The related study develops a technique named 'Taxonomist' to identify
applications running on supercomputers, using machine learning to classify
known applications and detect unknown applications. The technique uses
monitoring data such as CPU and memory usage metrics and hardware counters
collected from supercomputers. The aims of this technique include providing an
alternative to 'naive' application detection methods based on names of
processes and scripts, and helping prevent fraud, waste and abuse in
supercomputers.
Taxonomist uses supervised learning techniques to automatically select the most relevant features that lead to reliable application identification. The process involves the following steps:
1. Monitoring data is collected from every compute node in a time series format.
2. 11 statistical features are extracted over the time series (e.g. percentiles, minimum, maximum, mean), thus reducing storage and computation overhead.
3. A classifier is trained based on a set of labeled applications, based on a 'one-versus-rest' version of that classifier - effectively for each application in the training set a separate classifier is trained to differentiate that application.
The dataset consists of:
README.pdf - user guide for the 'Taxonomist' artifact outlining installation and instructions for using the Jupyter notebook, as well as code omissions in notebook compared to a described in Euro-Par 2018 process.
taxonomist.py - Python file including a basic version of the Taxonomist framework. The module contents can be imported for other projects.
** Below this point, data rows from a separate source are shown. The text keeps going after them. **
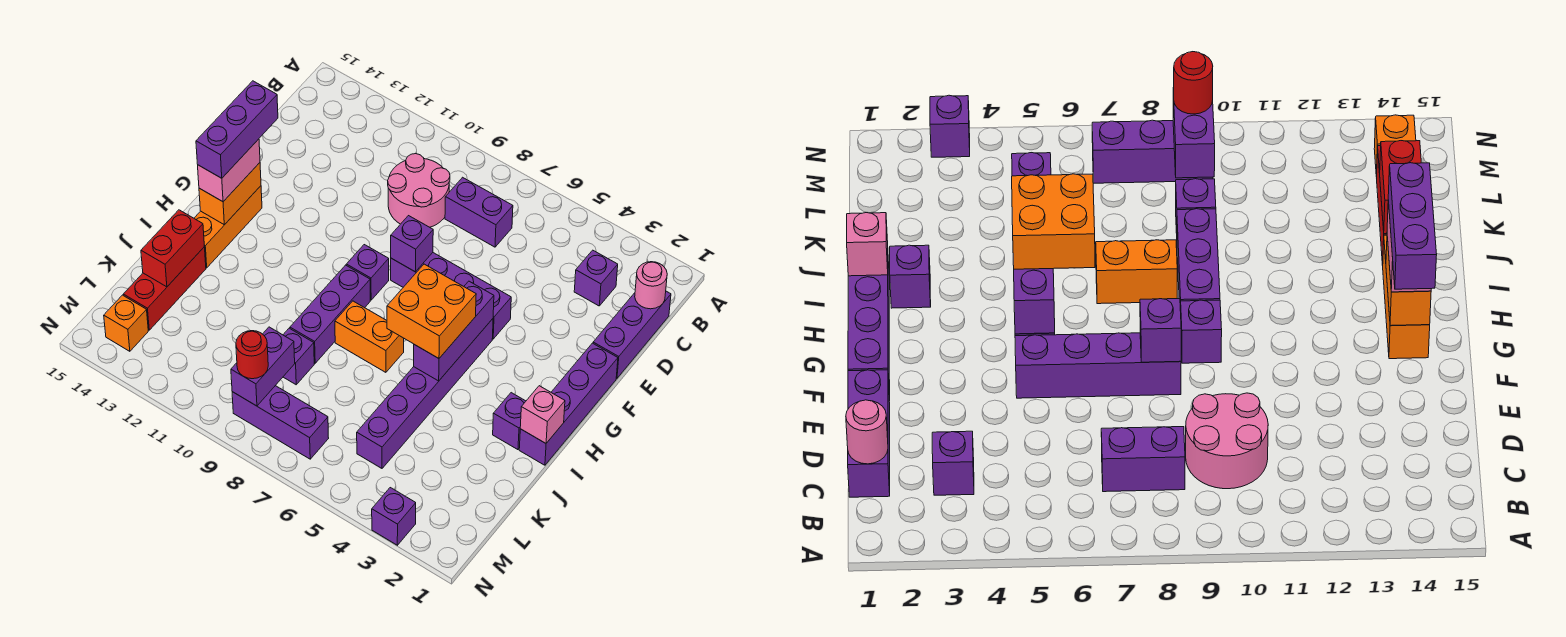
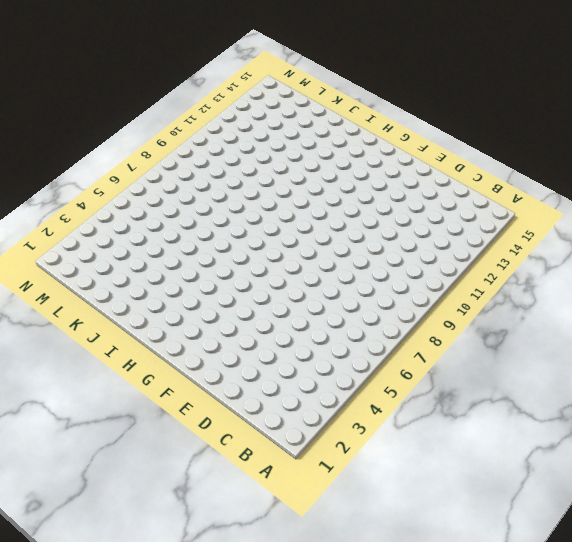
none -> purple brick C1:E1 level 1
none -> purple brick C3 level 1
none -> purple brick C7:C8 level 1

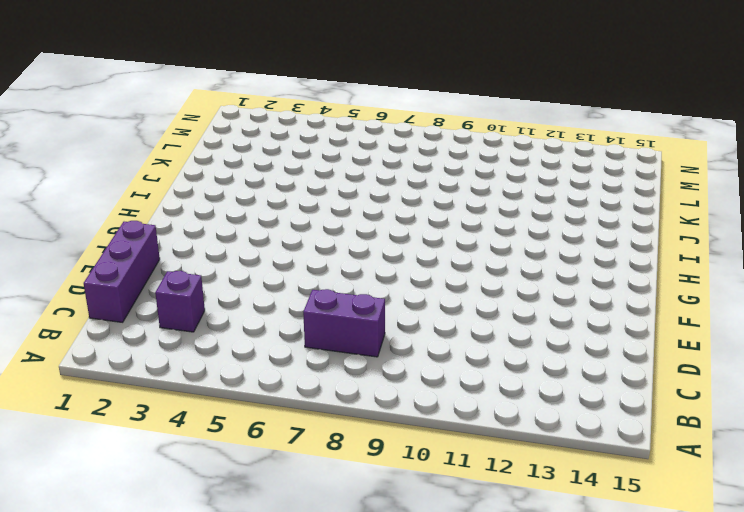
none -> pink round brick C9:D10 level 1
none -> purple brick F1:I1 level 1
none -> purple brick F5:F8 level 1

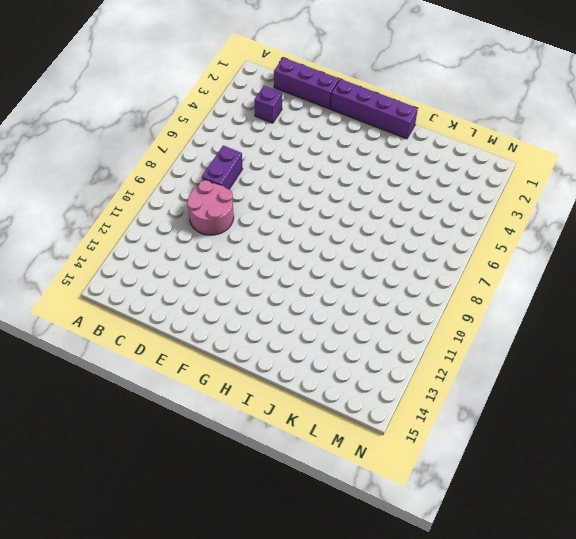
none -> purple brick F5:F8 level 1
none -> purple brick G5:L5 level 1
none -> purple brick G9 level 1

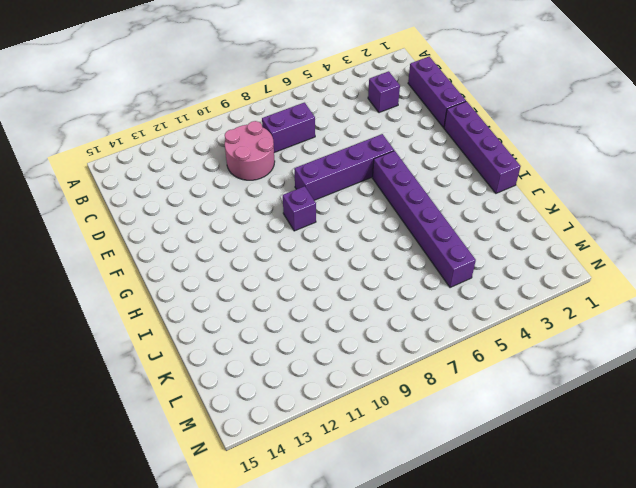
none -> orange brick G14:I14 level 1
none -> purple brick H9:J9 level 1
none -> purple brick I2 level 1

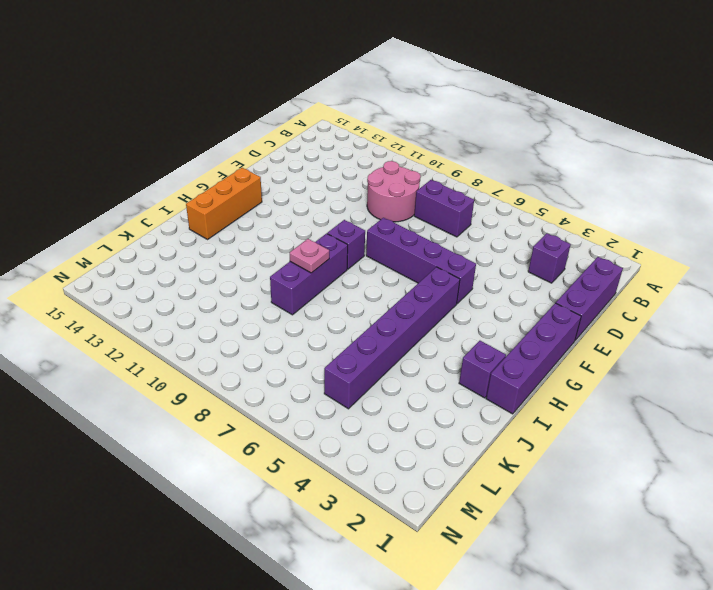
pink plate I9 level 2 -> none
none -> orange brick I7:I8 level 1
none -> red brick J14:L14 level 1
none -> purple brick K9 level 1

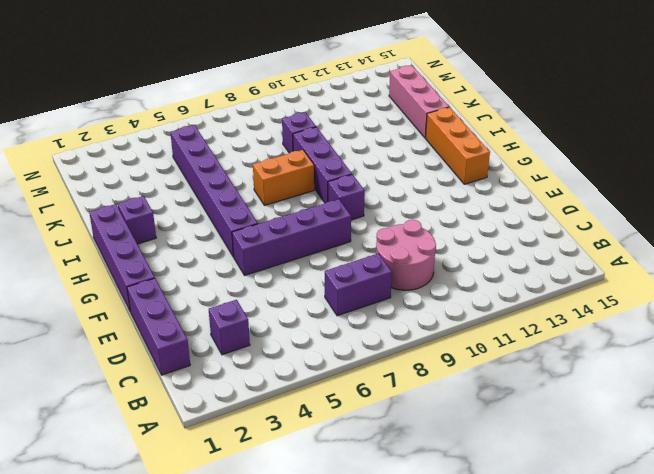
pink brick J14:L14 level 1 -> red brick J14:L14 level 1
none -> purple brick M7:M9 level 1
none -> orange brick M14 level 1
none -> purple brick N3 level 1

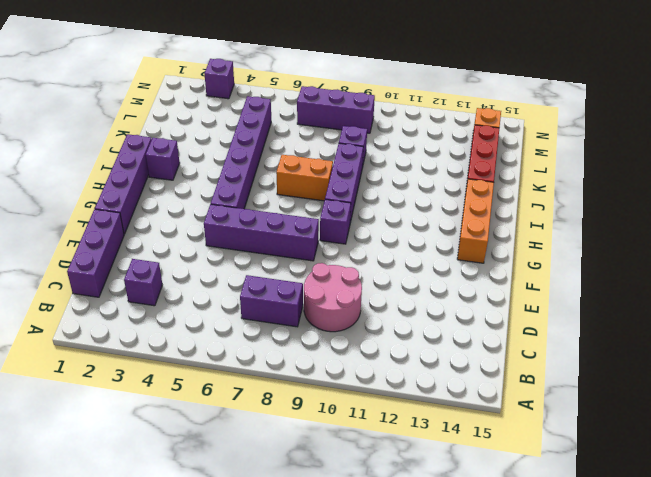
none -> pink round brick C1 level 2
none -> purple brick F8 level 2
none -> purple brick G5:I5 level 2

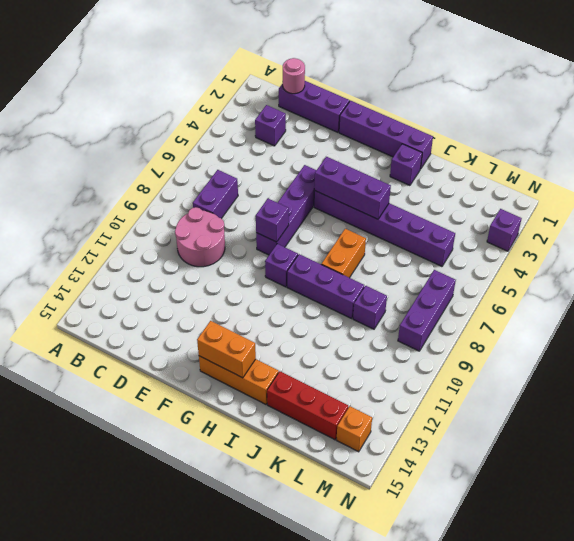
none -> pink brick I1 level 2
none -> red brick J14:K14 level 2
none -> purple brick L9:M9 level 2

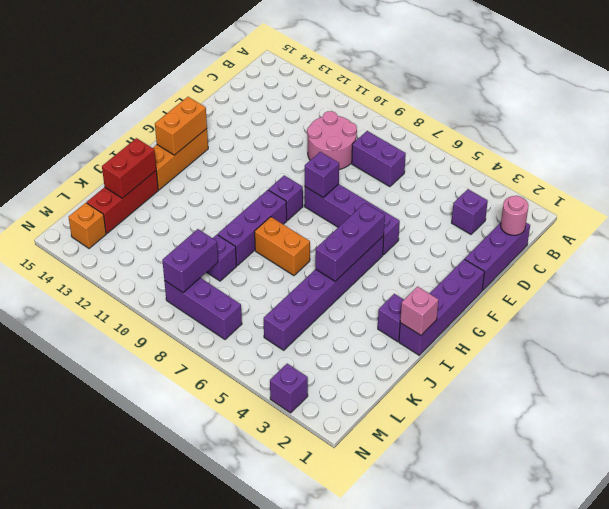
none -> pink brick G14:H14 level 3
none -> orange brick H5:I6 level 3
none -> red round brick M9 level 3

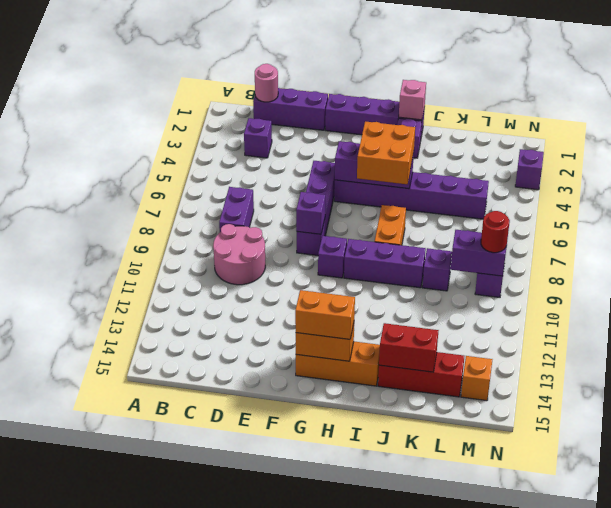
orange brick G14:H14 level 3 -> pink brick G14:H14 level 3
none -> purple brick F14:H14 level 4

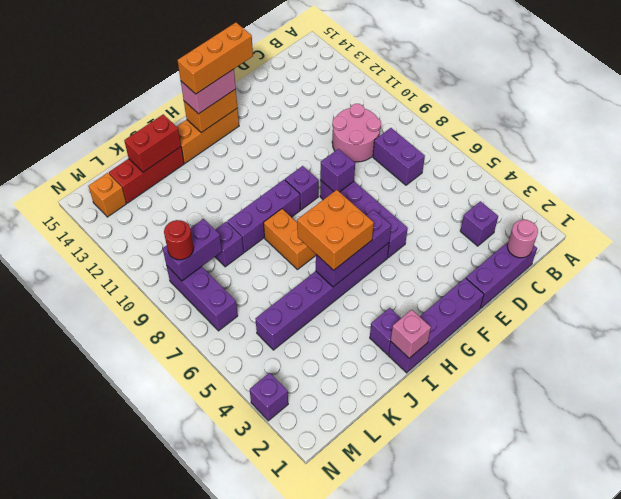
orange brick F14:H14 level 4 -> purple brick F14:H14 level 4

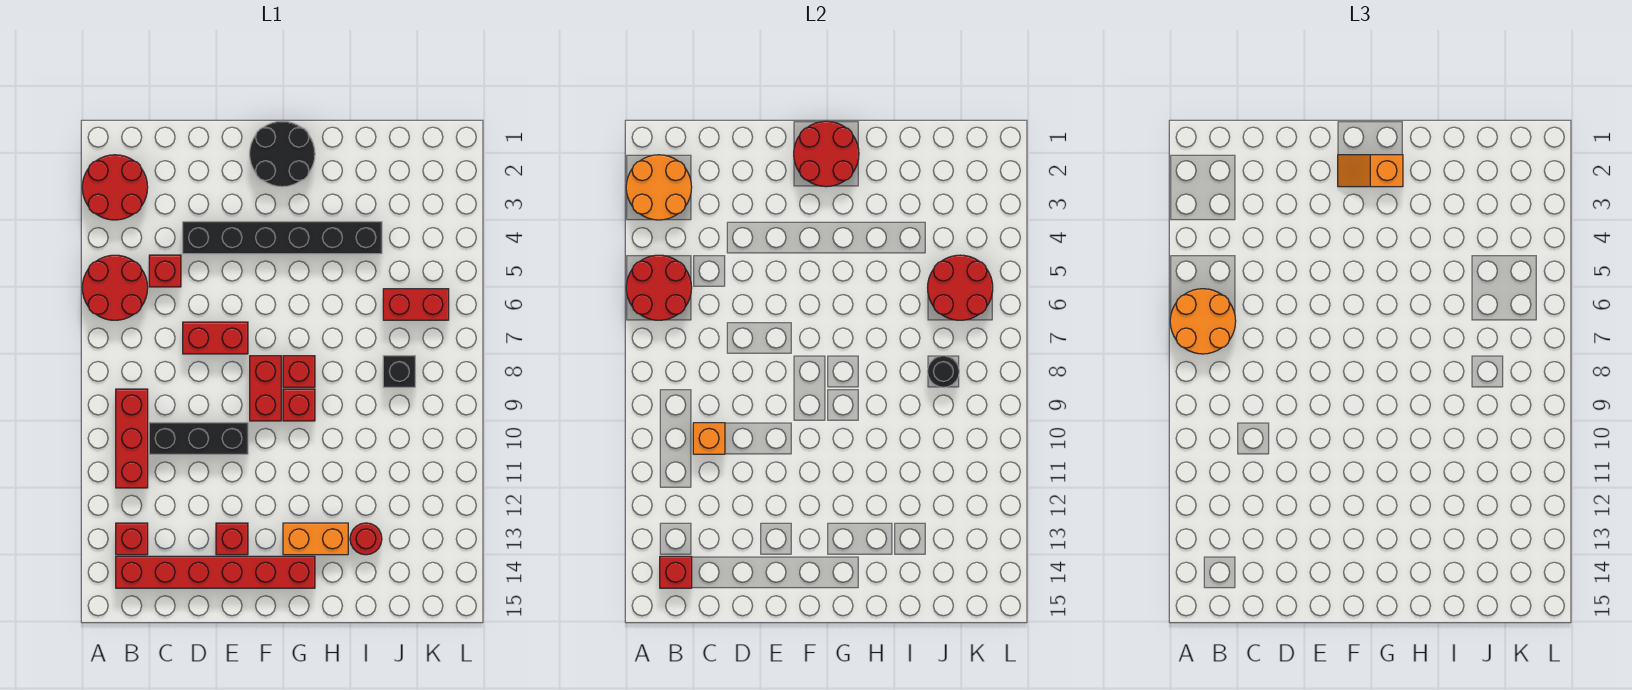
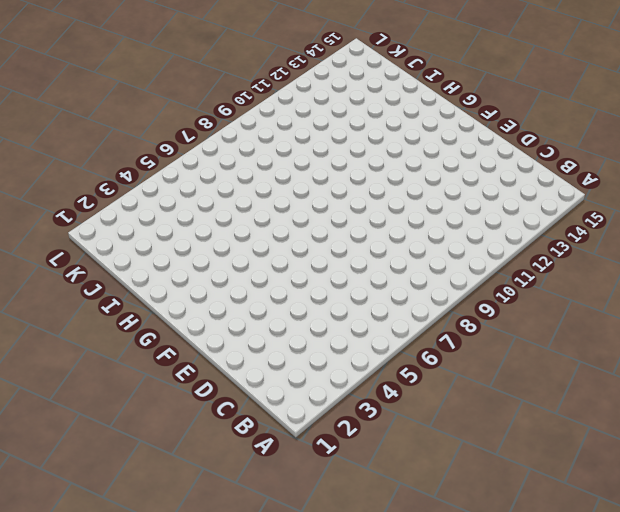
none -> red round brick A2:B3 level 1
none -> red round brick A5:B6 level 1
none -> red brick B9:B11 level 1

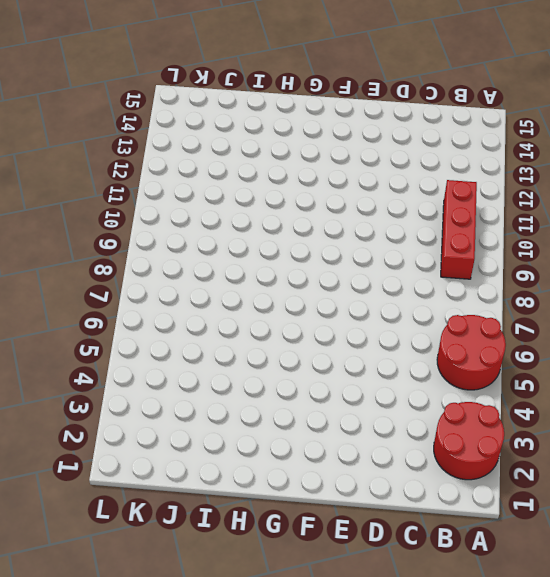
none -> red brick B13 level 1
none -> red brick B14:G14 level 1
none -> red brick C5 level 1

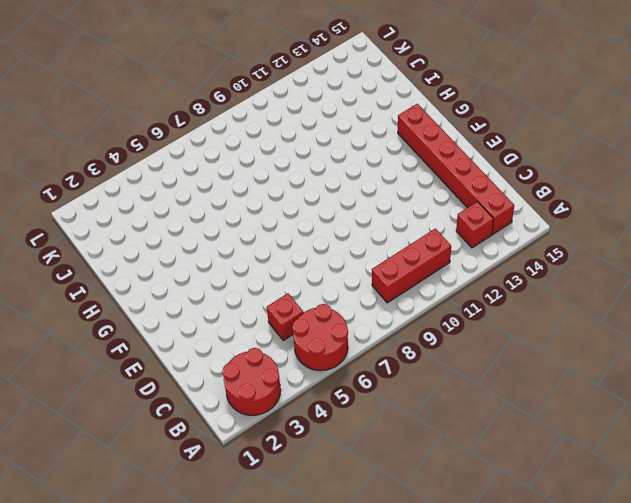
none -> black brick C10:E10 level 1
none -> black brick D4:I4 level 1
none -> red brick D7:E7 level 1

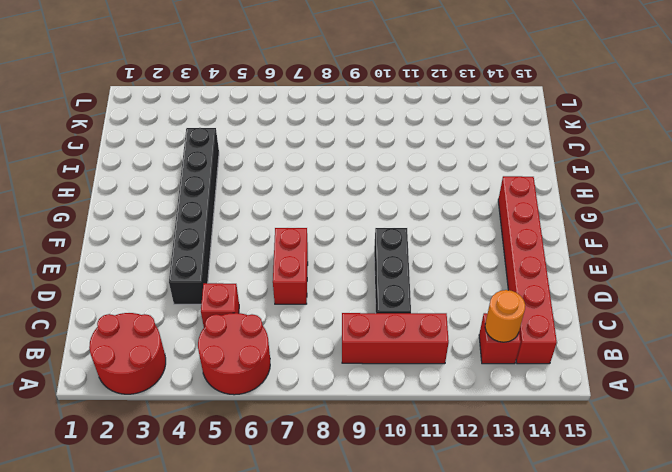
orange round brick B13 level 2 -> none
none -> red brick E13 level 1
none -> black round brick F1:G2 level 1
none -> red brick F8:F9 level 1

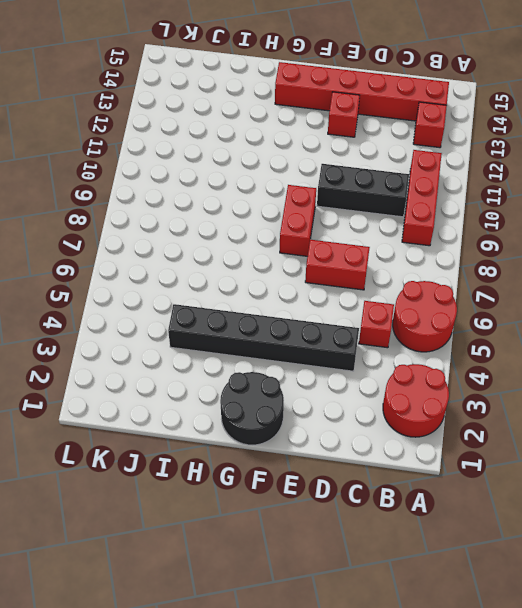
none -> red brick G8 level 1
none -> red brick G9 level 1
none -> orange brick G13:H13 level 1

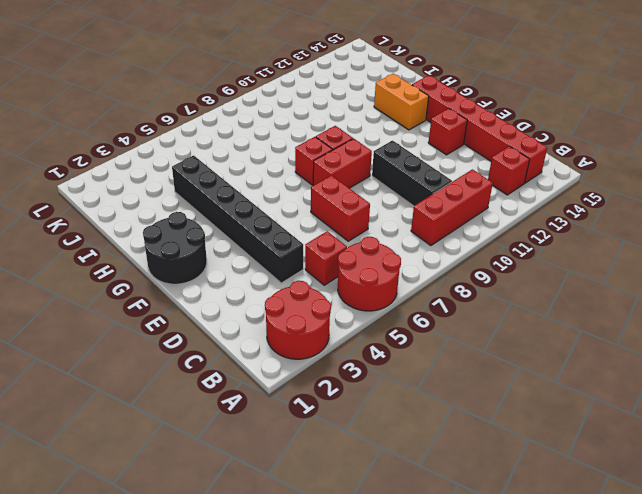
none -> red round brick I13 level 1
none -> red brick J6:K6 level 1
none -> black brick J8 level 1

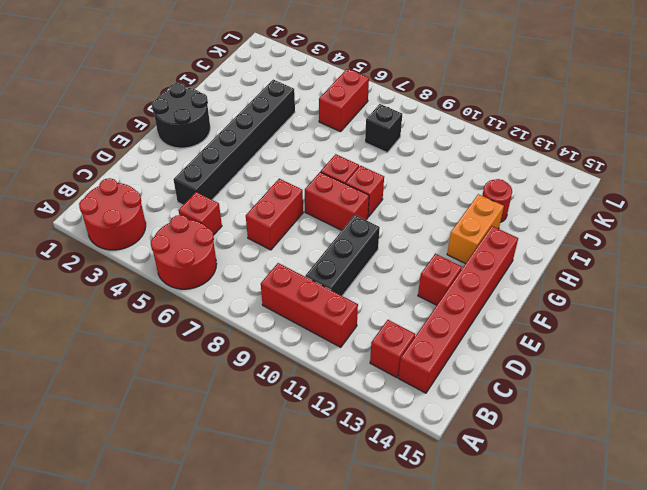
none -> orange round brick A2:B3 level 2
none -> red round brick A5:B6 level 2
none -> red brick B14 level 2

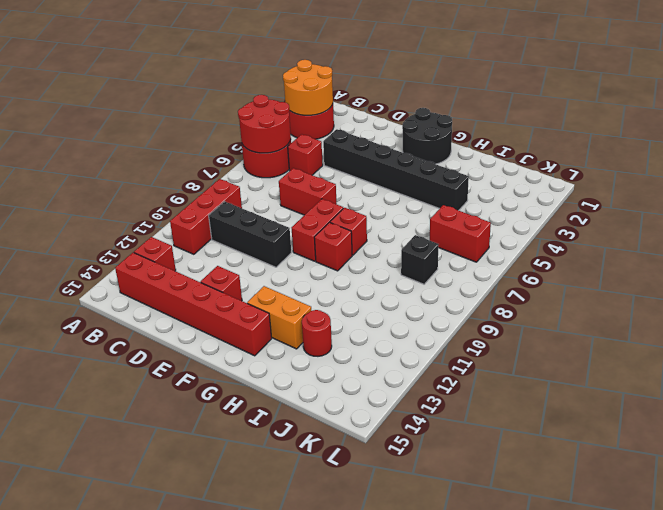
none -> red brick B14 level 2
none -> orange brick C10 level 2
none -> red round brick F1:G2 level 2

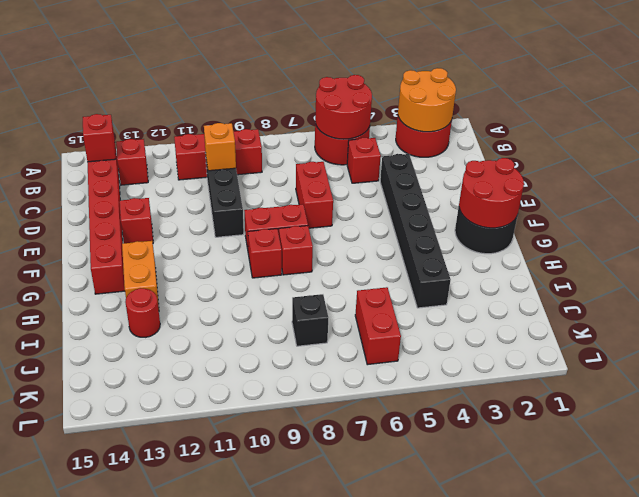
none -> red round brick J5:K6 level 2
none -> black round brick J8 level 2
none -> orange round brick A6:B7 level 3

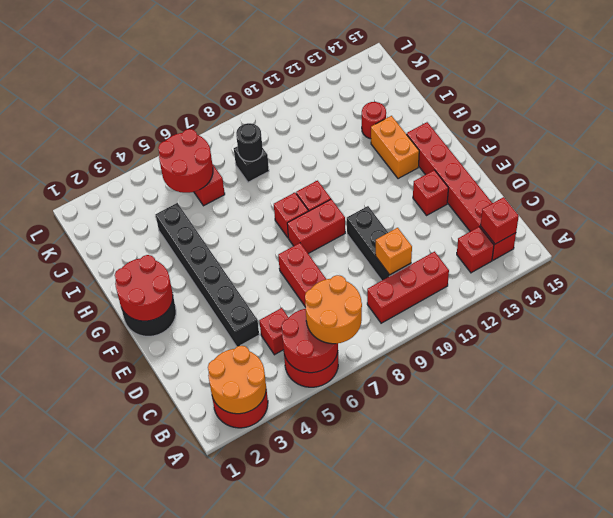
none -> orange slope F2:G2 level 3 top G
noteboook.html - static HTML version of the notebook that can be viewed by a browser.
notebook.ipynb - interactive Jupyter Notebook file, for operation see README.pdf.
data.zip - compressed .zip file holding monitoring data collected from different applications executed on Volta:
- metadata.csv: A csv
file listing each run, the IDs of the nodes on which each run executed, which
application was executed with which inputs, the start and end times and the
duration of the applications.
- timeseries.tar.bz2:
A bzip2 compressed file containing the data collected. The uncompressed size is
16 GB, it is not necessary to uncompress for most of the notebook.
- features.hdf: A HDF5 File containing the pre-calculated features. The calculation process is included in the notebook.
requirements.txt - list of Python packages required.
LICENSE - the licence under which this software is released
Files are in in openly accessible Python language (.py and ipynb), .html. pdf, .csv, .txt .zip and Hierarchical Data Format .hdf formats.
Experimental set-up for the experiments reported in the related publication uses Volta, a Cray XC30m supercomputer located at Sandia National Laboratories, as well as the open source monitoring tool Lightweight Distributed Metric System (LDMS).